Task item - In the records below, begin at the line containing "neck: (150, 154)" and end at the line containing "left back paw: (209, 251)"; quote every line in that span exactly, including both boundary lines, and no others.

(Items from a dataset)
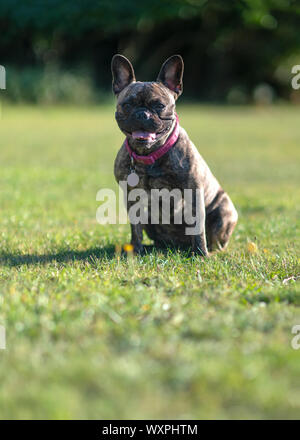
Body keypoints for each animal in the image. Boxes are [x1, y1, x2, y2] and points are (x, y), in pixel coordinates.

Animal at [111, 54, 238, 254]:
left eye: (159, 105)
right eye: (128, 104)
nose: (142, 114)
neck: (150, 154)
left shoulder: (194, 193)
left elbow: (198, 228)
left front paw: (201, 255)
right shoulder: (132, 197)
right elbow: (135, 228)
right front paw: (136, 250)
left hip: (224, 211)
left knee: (214, 238)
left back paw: (209, 251)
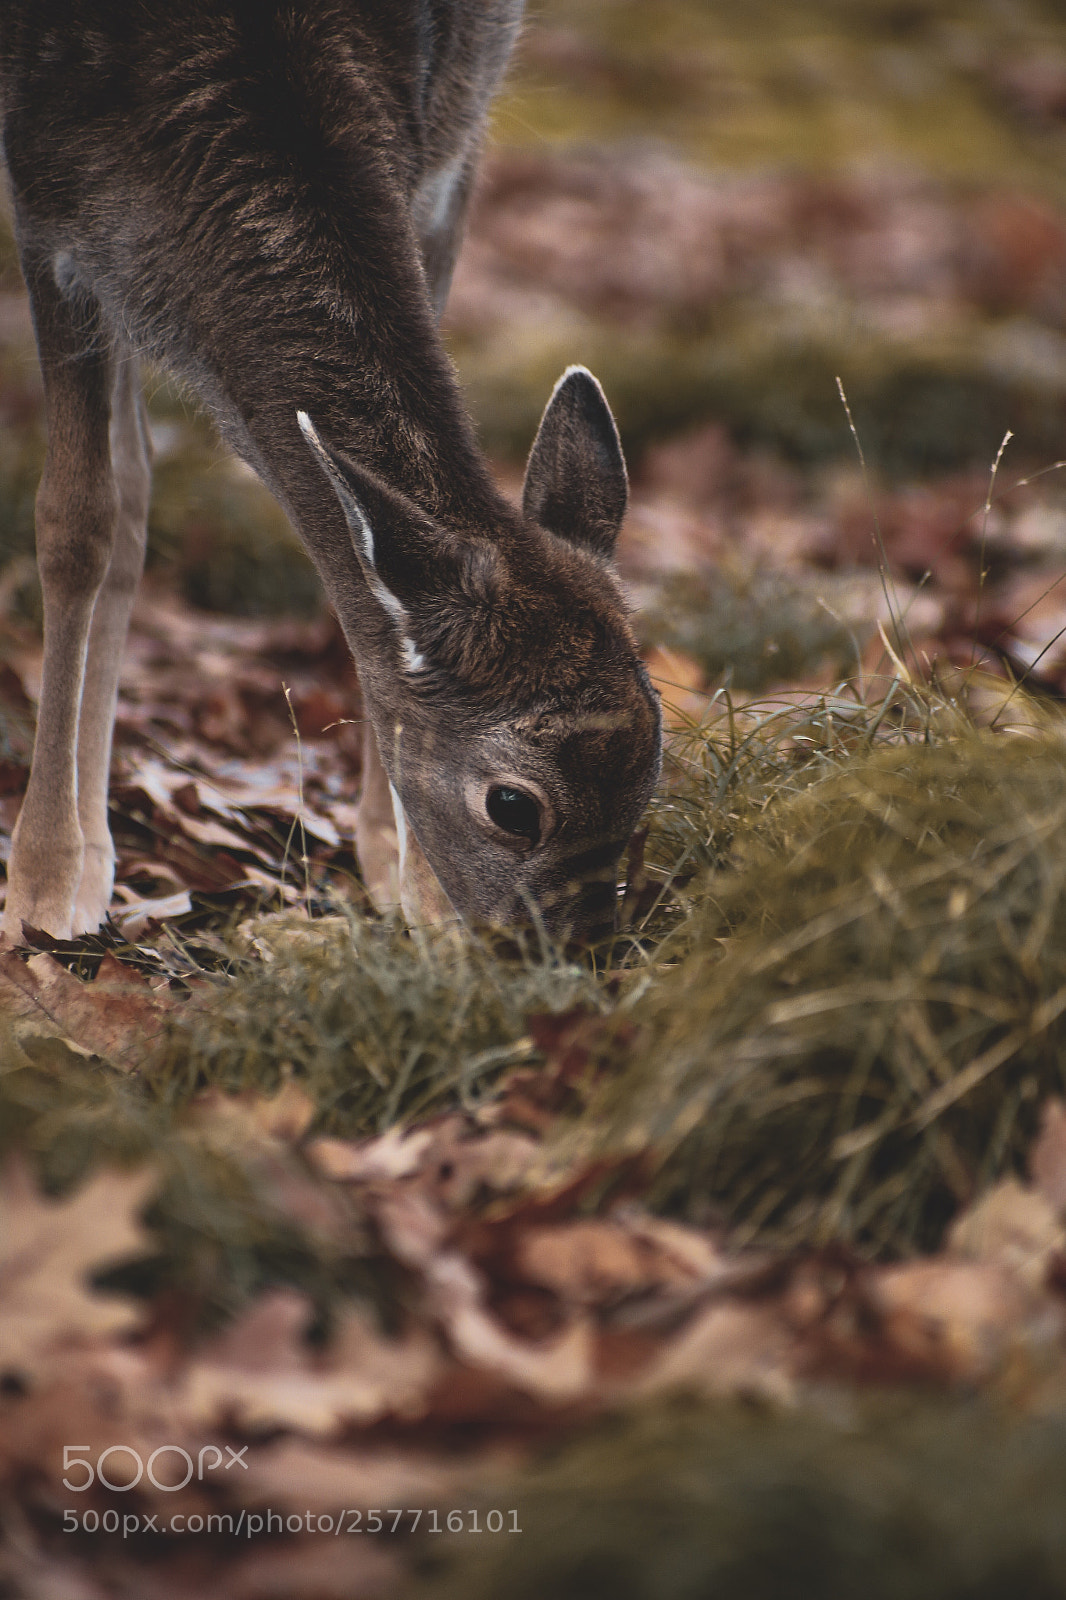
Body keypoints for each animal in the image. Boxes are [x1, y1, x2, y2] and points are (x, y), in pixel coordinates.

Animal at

Expected answer -
neck: (150, 154)
left shoulder: (194, 193)
left elbow: (198, 228)
left front paw: (201, 255)
right shoulder: (132, 197)
right elbow: (135, 228)
right front paw: (136, 250)
left hip: (224, 211)
left knee: (214, 238)
left back paw: (209, 251)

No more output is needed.